Segment Open
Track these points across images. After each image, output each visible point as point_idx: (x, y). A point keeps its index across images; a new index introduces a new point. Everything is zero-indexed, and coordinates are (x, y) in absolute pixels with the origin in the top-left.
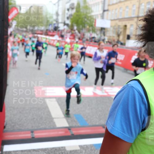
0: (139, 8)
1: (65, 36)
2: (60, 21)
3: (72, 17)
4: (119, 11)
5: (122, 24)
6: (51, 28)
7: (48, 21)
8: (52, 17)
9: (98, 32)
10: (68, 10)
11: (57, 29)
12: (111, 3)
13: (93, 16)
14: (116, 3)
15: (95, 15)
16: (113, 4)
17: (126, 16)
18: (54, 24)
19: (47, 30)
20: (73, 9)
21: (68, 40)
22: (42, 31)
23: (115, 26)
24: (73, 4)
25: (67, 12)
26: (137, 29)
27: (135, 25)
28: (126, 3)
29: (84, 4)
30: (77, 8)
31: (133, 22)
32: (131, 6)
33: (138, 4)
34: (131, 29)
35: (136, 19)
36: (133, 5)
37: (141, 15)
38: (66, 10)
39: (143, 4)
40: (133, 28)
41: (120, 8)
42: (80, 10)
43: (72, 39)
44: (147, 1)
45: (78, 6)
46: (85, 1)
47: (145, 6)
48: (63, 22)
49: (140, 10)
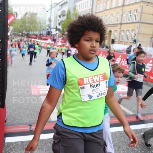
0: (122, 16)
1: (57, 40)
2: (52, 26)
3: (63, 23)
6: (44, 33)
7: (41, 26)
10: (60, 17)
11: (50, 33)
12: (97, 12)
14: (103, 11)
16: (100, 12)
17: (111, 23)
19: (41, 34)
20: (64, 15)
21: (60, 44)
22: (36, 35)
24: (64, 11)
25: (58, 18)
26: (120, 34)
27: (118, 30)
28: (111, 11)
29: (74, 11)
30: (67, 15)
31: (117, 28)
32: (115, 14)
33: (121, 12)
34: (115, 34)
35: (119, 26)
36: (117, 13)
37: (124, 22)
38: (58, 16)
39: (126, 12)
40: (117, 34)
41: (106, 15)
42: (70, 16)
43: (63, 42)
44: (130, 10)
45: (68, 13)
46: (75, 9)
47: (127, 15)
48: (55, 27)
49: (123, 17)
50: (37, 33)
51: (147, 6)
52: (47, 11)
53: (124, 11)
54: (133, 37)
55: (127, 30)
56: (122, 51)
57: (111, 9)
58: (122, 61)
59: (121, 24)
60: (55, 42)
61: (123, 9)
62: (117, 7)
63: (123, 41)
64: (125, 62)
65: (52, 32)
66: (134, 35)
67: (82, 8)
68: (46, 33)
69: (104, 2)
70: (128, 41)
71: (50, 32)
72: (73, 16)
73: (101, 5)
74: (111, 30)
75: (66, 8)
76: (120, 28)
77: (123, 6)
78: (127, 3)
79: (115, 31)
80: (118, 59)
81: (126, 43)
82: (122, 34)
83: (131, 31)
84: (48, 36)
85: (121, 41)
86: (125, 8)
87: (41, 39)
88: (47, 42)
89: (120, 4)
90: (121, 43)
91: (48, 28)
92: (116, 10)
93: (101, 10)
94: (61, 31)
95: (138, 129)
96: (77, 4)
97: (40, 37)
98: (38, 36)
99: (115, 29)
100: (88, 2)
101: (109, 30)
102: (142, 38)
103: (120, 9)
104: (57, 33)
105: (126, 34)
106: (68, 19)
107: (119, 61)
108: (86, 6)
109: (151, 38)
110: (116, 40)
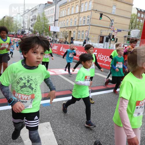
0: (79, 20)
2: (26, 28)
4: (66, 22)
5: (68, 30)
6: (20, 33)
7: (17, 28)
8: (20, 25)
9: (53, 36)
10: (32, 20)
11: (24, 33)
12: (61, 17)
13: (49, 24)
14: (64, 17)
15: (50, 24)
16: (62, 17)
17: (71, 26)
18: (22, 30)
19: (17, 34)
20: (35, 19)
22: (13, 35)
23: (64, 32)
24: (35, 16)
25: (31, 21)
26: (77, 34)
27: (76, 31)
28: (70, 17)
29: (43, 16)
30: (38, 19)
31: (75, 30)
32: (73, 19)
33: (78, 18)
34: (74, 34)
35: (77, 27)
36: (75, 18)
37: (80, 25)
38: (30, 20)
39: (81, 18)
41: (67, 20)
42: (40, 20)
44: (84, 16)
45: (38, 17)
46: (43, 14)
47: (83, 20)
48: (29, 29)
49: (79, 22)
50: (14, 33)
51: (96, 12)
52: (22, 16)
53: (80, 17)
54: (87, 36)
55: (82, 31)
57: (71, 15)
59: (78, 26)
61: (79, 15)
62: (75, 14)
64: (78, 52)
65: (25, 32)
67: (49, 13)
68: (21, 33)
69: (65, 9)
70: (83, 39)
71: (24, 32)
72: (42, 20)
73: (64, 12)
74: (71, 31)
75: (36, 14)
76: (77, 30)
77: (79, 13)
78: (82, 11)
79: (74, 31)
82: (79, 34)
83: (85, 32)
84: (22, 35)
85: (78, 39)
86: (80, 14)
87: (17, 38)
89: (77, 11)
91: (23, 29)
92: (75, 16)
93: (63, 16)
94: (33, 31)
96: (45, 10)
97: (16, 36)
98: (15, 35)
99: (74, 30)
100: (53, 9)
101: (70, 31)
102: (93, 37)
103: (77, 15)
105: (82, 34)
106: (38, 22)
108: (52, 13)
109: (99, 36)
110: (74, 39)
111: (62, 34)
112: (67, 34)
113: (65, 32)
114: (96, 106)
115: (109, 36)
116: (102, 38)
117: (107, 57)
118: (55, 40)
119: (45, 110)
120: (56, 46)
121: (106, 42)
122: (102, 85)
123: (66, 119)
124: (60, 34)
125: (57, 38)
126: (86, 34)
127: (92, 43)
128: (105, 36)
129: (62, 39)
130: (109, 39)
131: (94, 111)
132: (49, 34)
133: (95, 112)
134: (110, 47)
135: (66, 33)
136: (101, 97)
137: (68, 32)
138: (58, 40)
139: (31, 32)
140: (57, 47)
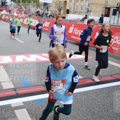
Segment Closed
→ **Aim of the exercise**: Go through the material above and output exactly the lines from the one containing "83: (131, 31)" through the one containing "102: (142, 38)".

→ **Solved problem**:
83: (131, 31)
84: (48, 36)
85: (121, 41)
86: (125, 8)
87: (41, 39)
88: (47, 42)
89: (120, 4)
90: (121, 43)
91: (48, 28)
92: (116, 10)
93: (101, 10)
94: (61, 31)
95: (138, 129)
96: (77, 4)
97: (40, 37)
98: (38, 36)
99: (115, 29)
100: (88, 2)
101: (109, 30)
102: (142, 38)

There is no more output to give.